The Prophet's Wife
20 years later
King Mosiah listened with interest to the history given by the vibrant man standing before him. The man's name was Alma, and he was leader of a group of people who had just arrived in Zarahemla, seeking refuge from their enemies, the Lamanites. But Alma was more than just a political leader; he was a Prophet of the true and living God. King Mosiah was pleased to see that Alma taught from the holy writings, and he was intrigued that Alma had additional writings he said were from another prophet of the Lord that had been called to teach his people.
Mosiah listened intently as Alma described the state of his people before the coming of the prophet, how they had turned away from the Lord and had walked after their own ways. He spoke of a wicked King Noah, who led the people in evil practices and sin.
"I was a priest of King Noah," Alma said sadly. "And I would have forever perished in darkness if it were not for a young prophet named Abinadi, who was brought in chains before the court of King Noah. He stood, as if in a den of lions, and boldly taught the pure gospel of Jesus Christ and commanded the king to repent. The power of the Lord was so much with him, that light shown all around him, and no man could lay his hand on him until he finished his message. My heart burned with his words; I knew that he spoke the truth."
"What happened to this prophet?" Mosiah asked.
"King Noah ordered that he should be put to death," Alma said regretfully. "When I tried to save Abinadi's life, I was expelled by the king, who sent his men to kill me, too.
"I hid from the king's armies and wrote down all the words of Abinadi. From that record I began secretly teaching the people. I have used his words to teach the people all these years. It was because of Abinadi, King Mosiah, that our people were turned back to the true God, and saved, not because of me."
King Mosiah was thoughtful. "This prophet was killed, you say? Then how can I learn more about this man, Abinadi?"
Alma answered, "Abinadi left behind a wife and a son, whom I was fortunate to meet soon after I began teaching the people in Mormon. I have brought them with me today, anticipating that you would want to meet them."
Mosiah nodded and a guard went to open the back doors of the chamber. A woman walked in, with long hair streaked with grey and soft features. She held herself confidently, and when she approached the king, Mosiah noticed a glow of wisdom about her face. At her side stood a young man, with bright intelligent eyes.

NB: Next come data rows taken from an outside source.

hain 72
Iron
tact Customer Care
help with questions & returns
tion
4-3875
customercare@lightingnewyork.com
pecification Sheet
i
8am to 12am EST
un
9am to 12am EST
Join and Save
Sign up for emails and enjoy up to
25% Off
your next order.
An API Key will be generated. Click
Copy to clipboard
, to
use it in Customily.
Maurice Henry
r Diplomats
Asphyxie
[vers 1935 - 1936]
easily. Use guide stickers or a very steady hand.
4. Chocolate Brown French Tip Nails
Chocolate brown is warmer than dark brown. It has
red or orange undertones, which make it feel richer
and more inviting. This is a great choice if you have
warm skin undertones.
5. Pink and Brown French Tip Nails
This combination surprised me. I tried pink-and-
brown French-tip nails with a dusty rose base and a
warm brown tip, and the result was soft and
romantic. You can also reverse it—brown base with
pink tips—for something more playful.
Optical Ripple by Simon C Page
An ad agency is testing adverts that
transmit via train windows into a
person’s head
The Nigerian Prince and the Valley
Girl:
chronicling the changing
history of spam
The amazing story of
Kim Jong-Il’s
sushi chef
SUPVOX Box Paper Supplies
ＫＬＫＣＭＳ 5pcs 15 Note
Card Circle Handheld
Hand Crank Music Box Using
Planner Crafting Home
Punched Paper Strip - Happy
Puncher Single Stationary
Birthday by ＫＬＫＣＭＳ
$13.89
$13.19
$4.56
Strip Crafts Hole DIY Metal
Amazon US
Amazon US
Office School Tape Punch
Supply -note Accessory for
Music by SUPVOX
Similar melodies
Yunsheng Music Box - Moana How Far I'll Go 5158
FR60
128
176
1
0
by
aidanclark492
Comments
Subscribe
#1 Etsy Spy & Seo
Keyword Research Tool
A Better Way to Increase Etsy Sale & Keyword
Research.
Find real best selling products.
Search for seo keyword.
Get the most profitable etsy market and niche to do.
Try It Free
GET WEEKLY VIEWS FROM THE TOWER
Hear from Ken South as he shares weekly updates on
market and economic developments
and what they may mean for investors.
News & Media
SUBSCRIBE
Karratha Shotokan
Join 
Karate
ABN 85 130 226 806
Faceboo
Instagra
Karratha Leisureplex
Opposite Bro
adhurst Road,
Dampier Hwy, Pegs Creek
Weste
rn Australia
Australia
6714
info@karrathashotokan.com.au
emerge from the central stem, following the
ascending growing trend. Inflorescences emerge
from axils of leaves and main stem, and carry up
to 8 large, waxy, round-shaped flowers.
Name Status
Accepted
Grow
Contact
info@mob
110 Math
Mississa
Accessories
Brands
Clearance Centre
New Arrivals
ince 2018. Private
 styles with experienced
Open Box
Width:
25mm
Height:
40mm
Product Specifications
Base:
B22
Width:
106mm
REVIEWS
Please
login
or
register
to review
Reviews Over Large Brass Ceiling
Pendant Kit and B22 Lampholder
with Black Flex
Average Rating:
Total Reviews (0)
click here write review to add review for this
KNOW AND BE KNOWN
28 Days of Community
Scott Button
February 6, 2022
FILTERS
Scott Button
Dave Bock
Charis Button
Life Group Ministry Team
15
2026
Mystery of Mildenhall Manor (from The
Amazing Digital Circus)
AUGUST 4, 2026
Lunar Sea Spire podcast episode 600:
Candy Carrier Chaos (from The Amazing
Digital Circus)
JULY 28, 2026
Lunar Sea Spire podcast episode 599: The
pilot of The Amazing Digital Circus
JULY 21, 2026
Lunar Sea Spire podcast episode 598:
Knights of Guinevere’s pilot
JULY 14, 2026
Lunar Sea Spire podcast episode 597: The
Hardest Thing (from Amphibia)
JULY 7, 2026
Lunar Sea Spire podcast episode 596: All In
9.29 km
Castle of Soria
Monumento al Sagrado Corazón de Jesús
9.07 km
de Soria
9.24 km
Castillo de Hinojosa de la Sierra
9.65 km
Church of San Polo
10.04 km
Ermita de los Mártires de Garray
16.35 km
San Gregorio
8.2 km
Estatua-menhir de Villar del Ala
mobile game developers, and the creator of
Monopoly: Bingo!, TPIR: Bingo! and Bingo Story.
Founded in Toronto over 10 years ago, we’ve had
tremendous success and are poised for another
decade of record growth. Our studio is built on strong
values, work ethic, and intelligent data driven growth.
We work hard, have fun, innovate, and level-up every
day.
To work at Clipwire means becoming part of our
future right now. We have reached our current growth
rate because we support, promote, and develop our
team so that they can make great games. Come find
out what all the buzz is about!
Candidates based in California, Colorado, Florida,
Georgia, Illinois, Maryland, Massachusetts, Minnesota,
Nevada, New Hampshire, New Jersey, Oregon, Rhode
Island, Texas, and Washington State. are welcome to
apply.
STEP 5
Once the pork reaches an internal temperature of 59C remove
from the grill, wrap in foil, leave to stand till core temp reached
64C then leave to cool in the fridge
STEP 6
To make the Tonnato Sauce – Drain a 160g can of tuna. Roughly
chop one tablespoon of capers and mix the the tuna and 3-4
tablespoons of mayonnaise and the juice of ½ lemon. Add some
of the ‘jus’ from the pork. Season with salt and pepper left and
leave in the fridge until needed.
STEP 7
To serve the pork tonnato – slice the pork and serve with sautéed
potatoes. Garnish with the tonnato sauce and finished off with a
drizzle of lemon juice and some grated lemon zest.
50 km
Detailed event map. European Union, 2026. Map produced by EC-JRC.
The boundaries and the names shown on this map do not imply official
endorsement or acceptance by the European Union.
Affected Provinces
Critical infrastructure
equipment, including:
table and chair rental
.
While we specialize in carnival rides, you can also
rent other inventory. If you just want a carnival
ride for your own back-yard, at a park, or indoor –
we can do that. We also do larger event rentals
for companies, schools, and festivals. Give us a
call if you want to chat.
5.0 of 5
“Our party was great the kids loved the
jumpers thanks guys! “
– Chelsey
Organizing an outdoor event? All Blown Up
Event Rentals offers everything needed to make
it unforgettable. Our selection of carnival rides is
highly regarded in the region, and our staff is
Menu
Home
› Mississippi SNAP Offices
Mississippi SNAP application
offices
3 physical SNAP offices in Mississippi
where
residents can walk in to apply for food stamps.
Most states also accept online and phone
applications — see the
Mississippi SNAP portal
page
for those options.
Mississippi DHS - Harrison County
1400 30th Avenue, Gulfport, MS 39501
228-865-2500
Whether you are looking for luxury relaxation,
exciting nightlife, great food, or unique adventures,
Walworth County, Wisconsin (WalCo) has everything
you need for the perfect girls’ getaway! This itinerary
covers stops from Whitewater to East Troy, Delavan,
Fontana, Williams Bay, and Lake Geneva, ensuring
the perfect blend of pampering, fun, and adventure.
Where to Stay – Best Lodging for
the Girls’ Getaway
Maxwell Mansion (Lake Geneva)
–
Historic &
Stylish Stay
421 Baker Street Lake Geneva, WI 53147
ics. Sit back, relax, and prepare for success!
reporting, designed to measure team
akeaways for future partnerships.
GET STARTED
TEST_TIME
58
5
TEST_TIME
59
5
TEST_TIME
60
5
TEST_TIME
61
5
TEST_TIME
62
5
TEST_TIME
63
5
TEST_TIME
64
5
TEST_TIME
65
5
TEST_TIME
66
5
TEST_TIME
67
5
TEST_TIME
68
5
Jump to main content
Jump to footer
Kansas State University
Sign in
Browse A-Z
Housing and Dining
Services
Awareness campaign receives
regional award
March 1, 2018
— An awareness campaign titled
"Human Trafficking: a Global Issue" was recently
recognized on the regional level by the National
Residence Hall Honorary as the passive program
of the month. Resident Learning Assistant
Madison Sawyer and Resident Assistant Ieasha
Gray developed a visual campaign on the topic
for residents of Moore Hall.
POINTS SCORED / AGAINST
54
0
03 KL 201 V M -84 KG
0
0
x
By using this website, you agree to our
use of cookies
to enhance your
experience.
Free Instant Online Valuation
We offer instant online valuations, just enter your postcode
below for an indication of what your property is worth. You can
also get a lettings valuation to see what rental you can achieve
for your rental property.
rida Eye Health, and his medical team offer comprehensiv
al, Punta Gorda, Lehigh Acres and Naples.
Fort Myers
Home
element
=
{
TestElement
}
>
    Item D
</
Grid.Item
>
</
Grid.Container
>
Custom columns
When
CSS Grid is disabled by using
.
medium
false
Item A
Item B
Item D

"I am Abinadi, son of Abinadi," the young man said, bowing before the king. "And this is my mother, Zarah."
"Welcome Zarah and Abinadi," Mosiah said. "I am sorry for your loss."
Zarah nodded her head in acknowledgment.
The king continued, "It is clear that your husband's brave testimony against King Noah, and the resulting conversion of Alma, saved the souls of hundreds of your people. Because of his sacrifice you and your son will always hold a place of honor in my kingdom."
"Thank you," Zarah said humbly.
"What's more, I will cause the prophesies of your husband to be written on our holy plates, and published abroad among all my people, that they too, may be strengthened by his testimony of the Messiah. A testimony made all the stronger because it is sealed it with his own blood."
"It would have pleased my husband very much, to know his words will continue to soften the hearts of men," Zarah said graciously.
"Would you be willing to tell us more about him?" Mosiah inquired. "What kind of man he was and how he got his calling from the Lord?"
Zarah stood before the King and his court, with all their grandeur and majesty, and yet all this drifted away as she began to think of her beloved Abinadi.
"I first saw him on the temple steps," she began. "He was testifying of the coming of the Messiah…"
Author's note: It has always bothered me that every drawing I've ever seen of Abinadi depict him as an old man when there is no mention at all of his age in the Book of Mormon. I think he is drawn as an old man to make his martyrdom easier for us, less tragic some how. But doesn't this also diminish the sacrifice that he and his family made to keep God's commandments? Wasn't it more likely that Abinadi was a man in his prime with a wife, children and family? Doesn't this make the fact that he was willing to walk into King Noah's court, knowing full well that he may well be killed, that much more of an amazing faith filled sacrifice?
There are so many untold stories in the Book of Mormon. Almost all the stories of the women and wives go untold. This has been my attempt to tell the story as it may have been experience through the eyes of the wife of a prophet.
This is a work of fiction. Thank you for reading.